A former Board member and Audit Committee chair complemented me via Linkedin.  I let him know that HomeFirst had fired me after I reported potential violations on whistleblower sites.  The news saddened him, and he suggested that we get together to catch up.  My response was light and optimistic, but that night I had my first panic attack.  He never replied, and we never met.

My wife and I had participated in a group of four or five couples from our church for several years.  Eventually we drifted apart as a group although we still saw each other at church.  Two women from the group visited with Louise while she recovered from an illness, and they sympathized with my story.   The men, whom I had known well and with whom I had shared personal problems, showed little interest and even turned away as from a distasteful odor.  So it seemed to me.  The line of people to whom I would confess continued on: my dentist and her assistant, who thought I was joking and asked if there was a big party to celebrate my retirement.

When I was fired years ago, I was sending out resumes the next day fully expecting to get a job quickly, rather than a year later as things turned out.  Now 65, I was not hopeful about finding another job, and I was not sure how much I wanted another job.  Beyond getting over potential employers’ reluctance to hire someone my age, particularly one fired because he did not play well with his boss, I wasn’t sure that I had the drive needed to take on a new senior management job.

I signed up for unemployment insurance despite my doubts about another job.  I attested that I was out of work through no fault of my own, but I was not sure about my guilt in the matter.  I had pushed the compliance problems and had reported them to the various whistleblower sites.  Maybe I should have known it would eventually come back at me.  But probably the State of California had something else in mind, and I checked the no-fault box.    
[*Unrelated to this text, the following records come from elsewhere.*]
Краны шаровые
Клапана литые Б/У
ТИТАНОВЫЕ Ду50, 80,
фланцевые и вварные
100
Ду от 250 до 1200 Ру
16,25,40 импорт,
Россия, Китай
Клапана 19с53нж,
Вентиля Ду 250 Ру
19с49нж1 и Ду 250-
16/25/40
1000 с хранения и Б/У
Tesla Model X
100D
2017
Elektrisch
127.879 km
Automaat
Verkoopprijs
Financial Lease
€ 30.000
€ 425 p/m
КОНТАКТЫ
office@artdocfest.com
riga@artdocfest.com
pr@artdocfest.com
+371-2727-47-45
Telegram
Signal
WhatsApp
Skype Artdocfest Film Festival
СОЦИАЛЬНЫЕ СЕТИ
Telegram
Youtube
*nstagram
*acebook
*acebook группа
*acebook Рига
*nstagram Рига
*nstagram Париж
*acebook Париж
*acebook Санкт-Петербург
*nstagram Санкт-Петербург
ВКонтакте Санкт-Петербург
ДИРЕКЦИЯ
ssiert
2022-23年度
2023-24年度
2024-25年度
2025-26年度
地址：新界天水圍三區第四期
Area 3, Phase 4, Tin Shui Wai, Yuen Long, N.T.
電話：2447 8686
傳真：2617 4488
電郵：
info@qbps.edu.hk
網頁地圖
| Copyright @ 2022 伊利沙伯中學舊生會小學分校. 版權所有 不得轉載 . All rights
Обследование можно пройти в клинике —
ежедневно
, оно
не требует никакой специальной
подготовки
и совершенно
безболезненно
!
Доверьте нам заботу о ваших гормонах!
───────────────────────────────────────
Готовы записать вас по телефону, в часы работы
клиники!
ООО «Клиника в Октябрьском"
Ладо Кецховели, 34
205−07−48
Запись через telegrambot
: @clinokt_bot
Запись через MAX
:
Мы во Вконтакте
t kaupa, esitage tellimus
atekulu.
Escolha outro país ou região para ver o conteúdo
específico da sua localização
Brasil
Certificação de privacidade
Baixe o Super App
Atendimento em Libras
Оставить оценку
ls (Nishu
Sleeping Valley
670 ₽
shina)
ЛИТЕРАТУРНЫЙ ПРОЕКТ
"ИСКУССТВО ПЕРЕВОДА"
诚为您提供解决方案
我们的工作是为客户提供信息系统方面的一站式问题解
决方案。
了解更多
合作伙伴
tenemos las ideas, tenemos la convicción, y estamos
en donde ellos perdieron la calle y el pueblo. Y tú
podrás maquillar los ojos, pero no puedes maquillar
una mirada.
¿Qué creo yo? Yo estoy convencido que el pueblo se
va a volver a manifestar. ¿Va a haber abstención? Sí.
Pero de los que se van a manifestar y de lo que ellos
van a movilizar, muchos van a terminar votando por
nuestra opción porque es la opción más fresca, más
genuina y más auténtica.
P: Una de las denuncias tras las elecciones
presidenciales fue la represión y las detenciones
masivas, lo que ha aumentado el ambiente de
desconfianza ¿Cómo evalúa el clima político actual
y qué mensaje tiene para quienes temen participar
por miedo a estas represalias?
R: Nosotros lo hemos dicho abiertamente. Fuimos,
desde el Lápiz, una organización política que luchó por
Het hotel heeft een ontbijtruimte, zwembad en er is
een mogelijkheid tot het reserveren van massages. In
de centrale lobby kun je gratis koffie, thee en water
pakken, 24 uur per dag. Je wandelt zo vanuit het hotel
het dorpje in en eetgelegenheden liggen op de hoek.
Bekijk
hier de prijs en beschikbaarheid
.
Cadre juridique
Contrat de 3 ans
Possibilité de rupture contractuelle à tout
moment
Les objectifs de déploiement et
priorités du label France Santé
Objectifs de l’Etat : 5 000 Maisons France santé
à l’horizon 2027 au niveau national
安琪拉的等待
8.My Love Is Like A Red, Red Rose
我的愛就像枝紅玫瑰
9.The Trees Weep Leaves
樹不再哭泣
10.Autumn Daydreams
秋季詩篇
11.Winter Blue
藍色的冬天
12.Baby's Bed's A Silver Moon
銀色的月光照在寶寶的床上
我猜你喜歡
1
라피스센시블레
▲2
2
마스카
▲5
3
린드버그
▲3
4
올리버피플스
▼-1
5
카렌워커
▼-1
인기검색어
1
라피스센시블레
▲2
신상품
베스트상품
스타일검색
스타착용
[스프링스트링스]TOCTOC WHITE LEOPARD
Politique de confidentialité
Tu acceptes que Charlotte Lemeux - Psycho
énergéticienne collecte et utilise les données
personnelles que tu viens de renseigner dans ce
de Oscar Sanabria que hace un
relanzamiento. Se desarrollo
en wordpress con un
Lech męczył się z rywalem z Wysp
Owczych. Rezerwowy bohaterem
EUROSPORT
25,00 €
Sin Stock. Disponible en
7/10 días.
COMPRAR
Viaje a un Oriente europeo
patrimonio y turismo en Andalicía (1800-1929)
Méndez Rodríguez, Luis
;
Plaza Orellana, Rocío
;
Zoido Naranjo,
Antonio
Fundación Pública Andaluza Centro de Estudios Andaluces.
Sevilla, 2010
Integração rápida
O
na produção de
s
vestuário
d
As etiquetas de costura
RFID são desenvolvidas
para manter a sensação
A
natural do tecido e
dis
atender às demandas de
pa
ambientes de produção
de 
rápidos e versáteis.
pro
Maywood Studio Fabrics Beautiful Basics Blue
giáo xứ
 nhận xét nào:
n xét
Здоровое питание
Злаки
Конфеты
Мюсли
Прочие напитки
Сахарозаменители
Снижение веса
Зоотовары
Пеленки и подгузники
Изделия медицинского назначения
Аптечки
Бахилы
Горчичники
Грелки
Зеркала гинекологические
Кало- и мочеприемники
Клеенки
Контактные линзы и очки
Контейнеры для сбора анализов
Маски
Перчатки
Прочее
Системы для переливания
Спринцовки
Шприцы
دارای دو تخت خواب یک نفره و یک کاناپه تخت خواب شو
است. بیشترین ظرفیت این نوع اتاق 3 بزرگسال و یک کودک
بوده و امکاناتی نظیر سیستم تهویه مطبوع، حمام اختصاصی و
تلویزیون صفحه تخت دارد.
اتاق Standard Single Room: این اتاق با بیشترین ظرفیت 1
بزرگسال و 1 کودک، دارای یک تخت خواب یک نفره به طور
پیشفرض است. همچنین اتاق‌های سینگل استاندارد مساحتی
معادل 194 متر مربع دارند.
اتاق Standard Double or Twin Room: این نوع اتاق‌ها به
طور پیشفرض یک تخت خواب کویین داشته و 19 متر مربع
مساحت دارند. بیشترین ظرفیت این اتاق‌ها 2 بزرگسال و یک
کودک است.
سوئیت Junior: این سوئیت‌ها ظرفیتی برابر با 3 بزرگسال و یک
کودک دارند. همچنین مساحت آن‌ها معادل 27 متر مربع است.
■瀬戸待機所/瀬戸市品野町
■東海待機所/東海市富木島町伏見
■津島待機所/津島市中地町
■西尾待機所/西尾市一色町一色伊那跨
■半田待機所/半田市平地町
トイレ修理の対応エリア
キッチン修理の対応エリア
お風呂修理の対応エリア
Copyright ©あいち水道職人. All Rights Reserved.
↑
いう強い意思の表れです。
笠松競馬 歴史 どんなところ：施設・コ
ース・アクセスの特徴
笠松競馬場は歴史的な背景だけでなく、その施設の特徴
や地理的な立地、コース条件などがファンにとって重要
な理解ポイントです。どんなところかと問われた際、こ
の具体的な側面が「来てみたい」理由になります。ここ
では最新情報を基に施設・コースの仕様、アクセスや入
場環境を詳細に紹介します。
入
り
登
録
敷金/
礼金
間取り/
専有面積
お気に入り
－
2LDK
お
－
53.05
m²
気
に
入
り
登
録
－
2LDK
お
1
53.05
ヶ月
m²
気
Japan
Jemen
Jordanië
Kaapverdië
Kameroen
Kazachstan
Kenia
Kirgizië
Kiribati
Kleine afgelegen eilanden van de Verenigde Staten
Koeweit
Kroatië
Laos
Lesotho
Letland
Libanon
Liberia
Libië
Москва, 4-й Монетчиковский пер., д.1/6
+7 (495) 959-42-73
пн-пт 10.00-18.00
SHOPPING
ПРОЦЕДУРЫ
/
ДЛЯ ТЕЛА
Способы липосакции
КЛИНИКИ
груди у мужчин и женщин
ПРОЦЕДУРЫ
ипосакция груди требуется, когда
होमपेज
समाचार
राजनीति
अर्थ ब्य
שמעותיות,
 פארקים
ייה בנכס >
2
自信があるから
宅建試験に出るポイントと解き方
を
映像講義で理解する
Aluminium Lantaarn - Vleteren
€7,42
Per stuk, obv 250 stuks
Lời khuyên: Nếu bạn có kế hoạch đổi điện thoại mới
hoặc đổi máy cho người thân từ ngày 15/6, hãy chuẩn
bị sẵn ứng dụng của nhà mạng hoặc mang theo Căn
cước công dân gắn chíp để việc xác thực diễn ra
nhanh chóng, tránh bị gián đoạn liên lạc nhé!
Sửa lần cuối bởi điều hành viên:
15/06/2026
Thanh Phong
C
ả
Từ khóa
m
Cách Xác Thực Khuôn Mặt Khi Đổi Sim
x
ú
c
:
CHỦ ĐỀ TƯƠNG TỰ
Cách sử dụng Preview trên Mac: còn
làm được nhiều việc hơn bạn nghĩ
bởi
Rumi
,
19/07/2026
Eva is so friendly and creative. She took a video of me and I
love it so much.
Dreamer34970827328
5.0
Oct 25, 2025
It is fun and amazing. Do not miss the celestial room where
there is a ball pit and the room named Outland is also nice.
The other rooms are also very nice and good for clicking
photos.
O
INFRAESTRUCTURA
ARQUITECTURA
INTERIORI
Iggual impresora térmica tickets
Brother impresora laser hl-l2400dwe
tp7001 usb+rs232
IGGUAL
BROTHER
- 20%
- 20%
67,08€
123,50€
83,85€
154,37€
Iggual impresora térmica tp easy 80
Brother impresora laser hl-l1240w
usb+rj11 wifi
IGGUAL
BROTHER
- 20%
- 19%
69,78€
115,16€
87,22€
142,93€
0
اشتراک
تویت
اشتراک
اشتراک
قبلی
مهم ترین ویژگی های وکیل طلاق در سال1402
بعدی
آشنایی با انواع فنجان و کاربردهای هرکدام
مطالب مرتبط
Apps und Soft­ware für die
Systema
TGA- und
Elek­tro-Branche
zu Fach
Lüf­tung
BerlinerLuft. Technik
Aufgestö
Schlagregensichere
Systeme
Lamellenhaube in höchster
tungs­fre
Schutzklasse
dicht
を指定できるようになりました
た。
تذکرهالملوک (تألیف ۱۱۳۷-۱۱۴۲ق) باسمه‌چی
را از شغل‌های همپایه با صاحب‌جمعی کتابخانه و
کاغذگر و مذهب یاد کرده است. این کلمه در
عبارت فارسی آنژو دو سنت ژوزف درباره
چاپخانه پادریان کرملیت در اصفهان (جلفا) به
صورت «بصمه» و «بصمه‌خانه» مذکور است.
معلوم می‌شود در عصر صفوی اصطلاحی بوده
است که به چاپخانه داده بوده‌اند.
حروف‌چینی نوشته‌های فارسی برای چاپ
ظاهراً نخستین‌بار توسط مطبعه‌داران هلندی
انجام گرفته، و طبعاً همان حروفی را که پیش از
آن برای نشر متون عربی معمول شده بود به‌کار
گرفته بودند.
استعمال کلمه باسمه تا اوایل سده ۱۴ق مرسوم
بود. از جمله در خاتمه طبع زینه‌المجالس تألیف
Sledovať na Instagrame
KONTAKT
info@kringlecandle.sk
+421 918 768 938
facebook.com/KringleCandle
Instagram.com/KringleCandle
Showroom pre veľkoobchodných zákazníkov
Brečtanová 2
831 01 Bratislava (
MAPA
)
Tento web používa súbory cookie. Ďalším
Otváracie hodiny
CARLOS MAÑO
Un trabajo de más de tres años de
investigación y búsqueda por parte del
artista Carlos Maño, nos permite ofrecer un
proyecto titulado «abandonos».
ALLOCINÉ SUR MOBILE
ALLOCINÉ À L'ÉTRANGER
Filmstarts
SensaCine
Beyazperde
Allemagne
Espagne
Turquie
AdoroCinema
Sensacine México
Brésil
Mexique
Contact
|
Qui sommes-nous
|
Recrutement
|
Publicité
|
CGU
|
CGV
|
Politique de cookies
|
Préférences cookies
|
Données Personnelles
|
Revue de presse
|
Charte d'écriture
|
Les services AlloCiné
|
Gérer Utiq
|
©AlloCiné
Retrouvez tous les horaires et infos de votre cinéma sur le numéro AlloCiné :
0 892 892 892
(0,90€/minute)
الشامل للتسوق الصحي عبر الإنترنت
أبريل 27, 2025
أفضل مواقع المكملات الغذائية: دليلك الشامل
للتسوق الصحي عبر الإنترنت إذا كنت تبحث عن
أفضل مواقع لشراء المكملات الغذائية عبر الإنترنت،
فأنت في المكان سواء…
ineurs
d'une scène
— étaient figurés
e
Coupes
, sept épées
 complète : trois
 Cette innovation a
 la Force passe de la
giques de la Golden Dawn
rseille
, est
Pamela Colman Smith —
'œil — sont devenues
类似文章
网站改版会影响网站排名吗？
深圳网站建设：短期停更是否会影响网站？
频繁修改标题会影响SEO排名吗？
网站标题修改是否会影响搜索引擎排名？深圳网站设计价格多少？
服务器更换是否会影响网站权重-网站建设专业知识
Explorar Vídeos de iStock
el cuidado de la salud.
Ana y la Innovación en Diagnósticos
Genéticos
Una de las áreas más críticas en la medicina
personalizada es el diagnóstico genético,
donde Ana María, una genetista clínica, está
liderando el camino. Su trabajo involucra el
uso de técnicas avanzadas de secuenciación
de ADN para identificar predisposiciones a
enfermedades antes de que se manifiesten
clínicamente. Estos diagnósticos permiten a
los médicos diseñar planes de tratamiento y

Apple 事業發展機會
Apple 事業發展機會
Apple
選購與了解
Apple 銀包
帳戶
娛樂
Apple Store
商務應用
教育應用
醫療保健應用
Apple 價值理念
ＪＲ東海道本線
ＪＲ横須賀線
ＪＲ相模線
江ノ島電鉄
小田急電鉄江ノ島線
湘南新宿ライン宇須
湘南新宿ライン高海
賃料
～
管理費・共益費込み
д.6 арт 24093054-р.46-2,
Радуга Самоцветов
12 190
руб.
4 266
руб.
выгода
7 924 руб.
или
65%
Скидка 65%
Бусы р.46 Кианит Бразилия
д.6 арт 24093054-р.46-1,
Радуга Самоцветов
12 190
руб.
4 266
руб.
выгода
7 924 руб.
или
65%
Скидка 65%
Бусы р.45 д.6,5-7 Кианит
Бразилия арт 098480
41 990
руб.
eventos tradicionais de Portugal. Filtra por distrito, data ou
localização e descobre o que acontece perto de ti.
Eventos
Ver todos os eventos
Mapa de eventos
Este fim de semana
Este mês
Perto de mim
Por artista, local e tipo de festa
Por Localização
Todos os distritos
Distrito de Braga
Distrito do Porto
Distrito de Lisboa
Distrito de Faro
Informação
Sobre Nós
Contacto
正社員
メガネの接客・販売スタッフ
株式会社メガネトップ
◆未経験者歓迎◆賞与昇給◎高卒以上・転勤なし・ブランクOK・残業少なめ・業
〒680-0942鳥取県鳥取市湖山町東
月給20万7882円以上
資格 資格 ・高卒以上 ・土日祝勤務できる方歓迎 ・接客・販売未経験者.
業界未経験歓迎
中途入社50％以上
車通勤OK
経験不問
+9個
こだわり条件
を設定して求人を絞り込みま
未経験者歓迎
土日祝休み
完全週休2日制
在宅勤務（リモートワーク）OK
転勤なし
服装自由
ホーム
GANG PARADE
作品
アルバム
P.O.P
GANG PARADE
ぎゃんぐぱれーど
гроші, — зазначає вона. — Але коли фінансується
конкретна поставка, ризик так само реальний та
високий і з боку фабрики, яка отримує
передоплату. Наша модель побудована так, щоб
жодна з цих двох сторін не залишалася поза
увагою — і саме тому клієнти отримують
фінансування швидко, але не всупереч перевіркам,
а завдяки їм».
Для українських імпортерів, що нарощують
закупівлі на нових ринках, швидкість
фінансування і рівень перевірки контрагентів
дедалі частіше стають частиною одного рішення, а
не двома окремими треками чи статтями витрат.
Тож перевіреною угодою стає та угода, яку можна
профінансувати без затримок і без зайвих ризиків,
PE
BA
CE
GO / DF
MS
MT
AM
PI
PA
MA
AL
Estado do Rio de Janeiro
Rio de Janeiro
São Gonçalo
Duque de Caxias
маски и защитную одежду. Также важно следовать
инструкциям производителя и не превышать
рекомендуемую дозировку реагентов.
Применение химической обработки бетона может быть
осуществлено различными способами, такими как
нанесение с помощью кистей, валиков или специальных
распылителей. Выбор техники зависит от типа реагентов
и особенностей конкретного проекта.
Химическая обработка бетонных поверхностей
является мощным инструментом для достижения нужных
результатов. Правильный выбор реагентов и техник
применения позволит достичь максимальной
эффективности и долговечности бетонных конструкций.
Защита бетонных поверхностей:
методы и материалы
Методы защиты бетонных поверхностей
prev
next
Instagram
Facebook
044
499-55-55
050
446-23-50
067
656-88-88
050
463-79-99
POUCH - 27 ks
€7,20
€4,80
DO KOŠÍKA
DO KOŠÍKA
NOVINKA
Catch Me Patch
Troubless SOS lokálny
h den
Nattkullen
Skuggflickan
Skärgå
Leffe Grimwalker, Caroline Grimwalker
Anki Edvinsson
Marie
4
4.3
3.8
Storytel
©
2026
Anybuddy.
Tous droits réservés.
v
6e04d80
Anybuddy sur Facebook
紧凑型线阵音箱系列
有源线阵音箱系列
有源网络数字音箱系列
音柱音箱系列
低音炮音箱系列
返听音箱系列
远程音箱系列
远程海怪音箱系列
I was conflicted about looking for a new job.  I had planned to join my wife in retirement in a few months, so convincing a new employer of my commitment seemed unethical and unpromising.  A new job might reduce my eventual settlement, but not looking could also reduce a settlement.  Still, my claim for unemployment benefits was contingent on my statement that I was looking for work.

I put out some feelers.  I was an asset that HUD could use if I were interested, my contact said.  The partner at HomeFirst’s audit firm said he was disturbed at my termination and put me in touch with one CFO client.  That led to a possible temporary opportunity in a rural community 400 miles away.  I told the interviewer, “Yes, I am ready to work.”  I never heard back. 

I applied for a controller job at a local company.  In my application I included facts that were truthful but unlikely to excite potential employers: I was fired from my last job in retaliation for disclosing illegal activities, my past responsibilities far exceeded those of the position, and my expected salary was higher than the job was likely to offer.  Twenty years ago I would have finessed those potential obstacles in my initial contact, but I was too tired to play that natural courting game.

Gradually my job search activity slowed to periodic nonprofit CFO searches on a couple of websites.  I doubted the value of any new job.  Some contacts offered to speak to their friends.  I appreciated the thought but doubted their honesty or that anything would come of it.  Eventually, I was unable to say that I was actively searching for a full-time job, and I retired.

I volunteer in a few nonprofit organizations where I see some issues, but I have not complained about them.  I follow-up on some of the HomeFirst complaints, but I don’t really expect anything to come of them.  Still it’s something I feel I should do.